Fairy caps on a Hawthorn tree
In Irish folklore the gateway to the Fairy world is between a blackthorn and a whitethorn tree. Our foraging grounds were surrounded by hawthorne trees, so I brought along a few pieces of fruit as an offering to the land. Having gathered an abundance the day before, nobody hesitated to pick up trash and spread some apples and oranges wherever their heart pulled them. Simple as that and we and the land were all the better for it.
More than anything, though, it’s a small ritual to deepen a connection with the land and remind us not to take more than we need. Nonetheless, when the dampening wind allowed us to crane our necks away from the grass, what did we see but a perfect rainbow arching across the sky. (You couldn’t write this stuff in children’s books; it’s too cheesy.) Then holding a nearly full basket of fungi my friend said: We’re lucky we gave those gifts to the fairies.
Until next Fall
Are we restoring magic to the land through ritual or acknowledging what was already there? An answerless question, and I wonder if it’s better to only report what I see, hear, touch.
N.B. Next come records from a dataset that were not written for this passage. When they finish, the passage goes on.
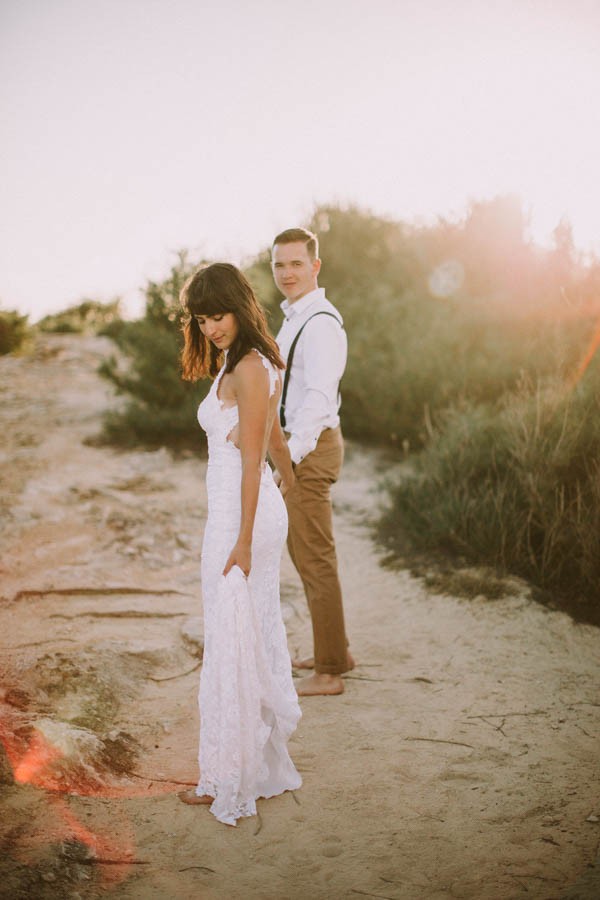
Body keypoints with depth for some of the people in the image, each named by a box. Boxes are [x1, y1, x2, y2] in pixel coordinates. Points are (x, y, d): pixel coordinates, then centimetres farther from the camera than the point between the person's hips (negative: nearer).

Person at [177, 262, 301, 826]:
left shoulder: (248, 369, -17)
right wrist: (289, 479, 43)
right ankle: (268, 760, 30)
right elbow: (272, 433, 27)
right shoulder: (247, 363, 12)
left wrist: (242, 540, -19)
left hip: (242, 514, -10)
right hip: (257, 509, 10)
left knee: (232, 642, 0)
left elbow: (252, 461, -19)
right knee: (260, 634, 17)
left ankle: (231, 777, 12)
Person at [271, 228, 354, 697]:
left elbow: (318, 396, -30)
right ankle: (335, 650, 34)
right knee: (306, 553, 20)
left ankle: (328, 672, 8)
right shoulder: (295, 318, 15)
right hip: (295, 447, 11)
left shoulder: (320, 324, -18)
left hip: (310, 450, -11)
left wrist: (290, 455, -39)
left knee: (315, 560, -3)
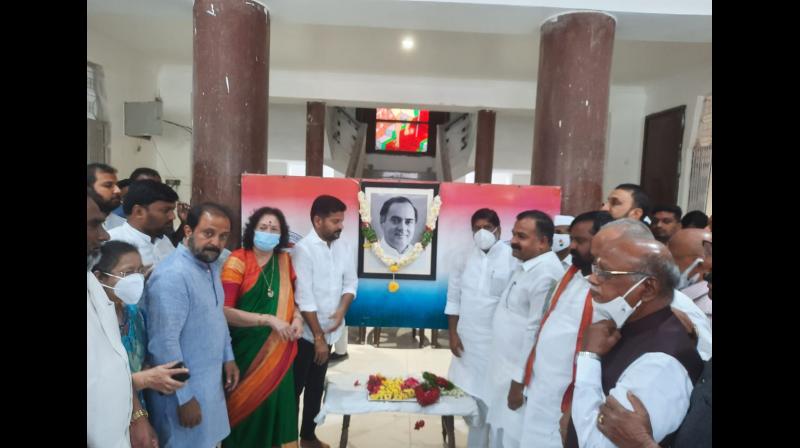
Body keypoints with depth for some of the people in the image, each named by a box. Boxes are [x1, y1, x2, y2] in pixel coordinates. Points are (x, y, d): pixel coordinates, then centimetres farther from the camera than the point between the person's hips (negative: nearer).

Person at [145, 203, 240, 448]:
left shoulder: (211, 266, 3)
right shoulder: (172, 275, -26)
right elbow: (164, 343, -26)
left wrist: (228, 357, 12)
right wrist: (184, 397, -20)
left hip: (210, 380, 8)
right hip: (183, 386, -8)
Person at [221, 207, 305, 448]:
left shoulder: (284, 261, 5)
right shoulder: (238, 260, -10)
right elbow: (224, 311, -17)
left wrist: (297, 317, -6)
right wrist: (269, 319, -21)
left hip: (280, 349, 4)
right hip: (247, 347, -4)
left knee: (277, 400, 12)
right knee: (248, 403, 7)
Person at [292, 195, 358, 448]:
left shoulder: (343, 248, 3)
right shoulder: (303, 249, -17)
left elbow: (350, 282, 8)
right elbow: (304, 298, -19)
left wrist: (342, 310, -11)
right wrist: (318, 337, -17)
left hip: (329, 332, 6)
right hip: (306, 334, -6)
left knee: (316, 386, 18)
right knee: (295, 387, 8)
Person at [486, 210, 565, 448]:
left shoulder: (546, 274, -25)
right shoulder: (525, 265, 7)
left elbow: (536, 334, -24)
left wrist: (520, 381, -19)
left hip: (519, 375, -9)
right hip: (505, 369, 9)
One thing is for sure. I saw my friends change while foraging as if they were under a sort of spell. Different topics of conversation, concerns, and more than a bit of craic (fun) once over a couple fences and wandering to see what nature presented us. Our experience gives me hope for a shift in thinking towards seeing ourselves as part of something more significant and humbly resolve to witness more than provoke; give more than take. Dramatic changes can have simple beginnings.
I have no idea where ancient land rituals, natural medicine, and foraging will take us, but it cannot be worse than where we already are. Nevermind the extractive dominating relationship with natural resources, if a little wander can free some of us from financial and material concerns, then others may start to see the larger world in a different way by examining the ground. Perhaps no surprise that a course correction to land reverence could start with a humble and overlooked keystone organism. It may just start with mushrooms.